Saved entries
##########
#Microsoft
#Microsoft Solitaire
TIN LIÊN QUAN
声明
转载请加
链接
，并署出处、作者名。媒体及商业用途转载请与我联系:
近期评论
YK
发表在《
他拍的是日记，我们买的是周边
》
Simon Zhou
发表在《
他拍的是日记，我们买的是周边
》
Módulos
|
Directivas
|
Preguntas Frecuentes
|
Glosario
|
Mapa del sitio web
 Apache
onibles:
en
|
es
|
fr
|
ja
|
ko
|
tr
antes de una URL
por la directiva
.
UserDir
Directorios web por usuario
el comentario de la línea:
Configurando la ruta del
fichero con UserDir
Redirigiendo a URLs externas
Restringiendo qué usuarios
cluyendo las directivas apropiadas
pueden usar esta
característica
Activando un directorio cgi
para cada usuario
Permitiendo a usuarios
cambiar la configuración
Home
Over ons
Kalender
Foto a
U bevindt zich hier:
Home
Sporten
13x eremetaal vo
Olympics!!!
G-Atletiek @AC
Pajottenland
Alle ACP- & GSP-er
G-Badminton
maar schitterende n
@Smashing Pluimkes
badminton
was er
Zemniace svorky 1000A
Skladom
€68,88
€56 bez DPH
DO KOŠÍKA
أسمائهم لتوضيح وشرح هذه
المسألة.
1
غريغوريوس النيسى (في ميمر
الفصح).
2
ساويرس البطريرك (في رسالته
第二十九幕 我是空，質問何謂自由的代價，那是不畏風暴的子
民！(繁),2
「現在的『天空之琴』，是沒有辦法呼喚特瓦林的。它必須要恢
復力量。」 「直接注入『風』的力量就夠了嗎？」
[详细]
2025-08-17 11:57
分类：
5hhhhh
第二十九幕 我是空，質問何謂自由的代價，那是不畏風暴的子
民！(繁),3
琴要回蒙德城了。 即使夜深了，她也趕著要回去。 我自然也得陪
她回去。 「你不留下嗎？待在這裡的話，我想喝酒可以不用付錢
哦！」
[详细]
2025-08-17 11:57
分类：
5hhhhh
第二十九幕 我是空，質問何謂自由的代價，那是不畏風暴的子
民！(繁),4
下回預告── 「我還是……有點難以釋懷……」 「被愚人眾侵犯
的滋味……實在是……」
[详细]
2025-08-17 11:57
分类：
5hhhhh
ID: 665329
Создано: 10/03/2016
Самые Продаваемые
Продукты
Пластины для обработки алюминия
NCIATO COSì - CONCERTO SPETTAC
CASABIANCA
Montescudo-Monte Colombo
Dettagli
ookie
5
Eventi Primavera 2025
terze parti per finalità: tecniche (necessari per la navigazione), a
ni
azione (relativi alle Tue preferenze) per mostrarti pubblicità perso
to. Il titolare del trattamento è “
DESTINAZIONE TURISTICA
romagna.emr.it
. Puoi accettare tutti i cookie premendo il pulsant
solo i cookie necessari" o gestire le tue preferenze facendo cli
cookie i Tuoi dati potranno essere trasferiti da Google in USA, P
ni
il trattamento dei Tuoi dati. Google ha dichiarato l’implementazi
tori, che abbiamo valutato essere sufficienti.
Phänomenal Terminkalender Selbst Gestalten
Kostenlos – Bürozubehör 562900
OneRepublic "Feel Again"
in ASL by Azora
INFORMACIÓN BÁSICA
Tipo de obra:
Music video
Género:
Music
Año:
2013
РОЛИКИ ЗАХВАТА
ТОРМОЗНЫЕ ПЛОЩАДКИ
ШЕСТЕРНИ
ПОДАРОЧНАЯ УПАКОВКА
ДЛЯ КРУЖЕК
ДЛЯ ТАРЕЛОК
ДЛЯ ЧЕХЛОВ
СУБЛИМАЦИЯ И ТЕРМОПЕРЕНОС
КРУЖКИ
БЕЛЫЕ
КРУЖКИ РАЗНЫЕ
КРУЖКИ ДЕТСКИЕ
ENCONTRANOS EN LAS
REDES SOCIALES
##########
Show every line in the items above that contains the string "Tuoi", treating uppercase and lowercase letters as different.

cookie i Tuoi dati potranno essere trasferiti da Google in USA, P
il trattamento dei Tuoi dati. Google ha dichiarato l’implementazi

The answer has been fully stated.